__EXERCISE INSTRUCTIONS__:
What lines in the records below contain the string "Impact"? Copy every one.

Data entries:
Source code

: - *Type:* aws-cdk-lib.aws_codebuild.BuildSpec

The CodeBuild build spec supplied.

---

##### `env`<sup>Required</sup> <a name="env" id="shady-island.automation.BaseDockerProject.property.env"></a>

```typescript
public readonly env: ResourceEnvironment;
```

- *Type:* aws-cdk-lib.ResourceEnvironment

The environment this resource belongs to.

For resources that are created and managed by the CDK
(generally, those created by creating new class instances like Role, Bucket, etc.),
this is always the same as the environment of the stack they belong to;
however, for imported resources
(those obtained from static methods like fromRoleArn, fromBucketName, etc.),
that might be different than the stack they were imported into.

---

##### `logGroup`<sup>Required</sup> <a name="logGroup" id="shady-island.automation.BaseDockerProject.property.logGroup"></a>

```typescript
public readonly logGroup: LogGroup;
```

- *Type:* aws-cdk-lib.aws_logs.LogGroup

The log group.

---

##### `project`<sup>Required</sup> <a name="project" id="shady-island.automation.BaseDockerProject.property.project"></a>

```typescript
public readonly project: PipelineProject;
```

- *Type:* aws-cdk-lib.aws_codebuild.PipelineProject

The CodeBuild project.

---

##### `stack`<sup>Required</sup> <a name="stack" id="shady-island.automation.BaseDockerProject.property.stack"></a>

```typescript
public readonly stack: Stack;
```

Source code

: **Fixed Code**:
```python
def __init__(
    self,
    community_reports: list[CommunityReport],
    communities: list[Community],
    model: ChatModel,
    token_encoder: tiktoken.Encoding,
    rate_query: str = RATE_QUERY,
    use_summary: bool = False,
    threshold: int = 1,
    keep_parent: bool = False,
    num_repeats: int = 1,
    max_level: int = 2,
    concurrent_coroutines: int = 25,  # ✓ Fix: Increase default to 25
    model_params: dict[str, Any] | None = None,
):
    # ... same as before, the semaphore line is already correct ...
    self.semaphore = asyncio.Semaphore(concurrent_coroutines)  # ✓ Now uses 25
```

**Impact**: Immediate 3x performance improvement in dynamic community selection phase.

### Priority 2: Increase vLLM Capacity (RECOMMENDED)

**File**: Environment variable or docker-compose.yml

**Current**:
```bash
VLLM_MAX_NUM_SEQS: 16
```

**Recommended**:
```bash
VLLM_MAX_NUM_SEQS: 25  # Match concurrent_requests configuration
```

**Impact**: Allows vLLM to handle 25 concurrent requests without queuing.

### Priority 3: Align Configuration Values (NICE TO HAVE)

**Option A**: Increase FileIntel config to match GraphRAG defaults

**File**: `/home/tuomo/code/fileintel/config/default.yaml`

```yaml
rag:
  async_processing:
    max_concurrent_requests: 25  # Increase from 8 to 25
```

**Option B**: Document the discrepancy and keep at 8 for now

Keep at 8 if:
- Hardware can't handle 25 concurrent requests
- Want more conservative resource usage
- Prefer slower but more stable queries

__WRITTEN SOLUTION__:
**Impact**: Immediate 3x performance improvement in dynamic community selection phase.
**Impact**: Allows vLLM to handle 25 concurrent requests without queuing.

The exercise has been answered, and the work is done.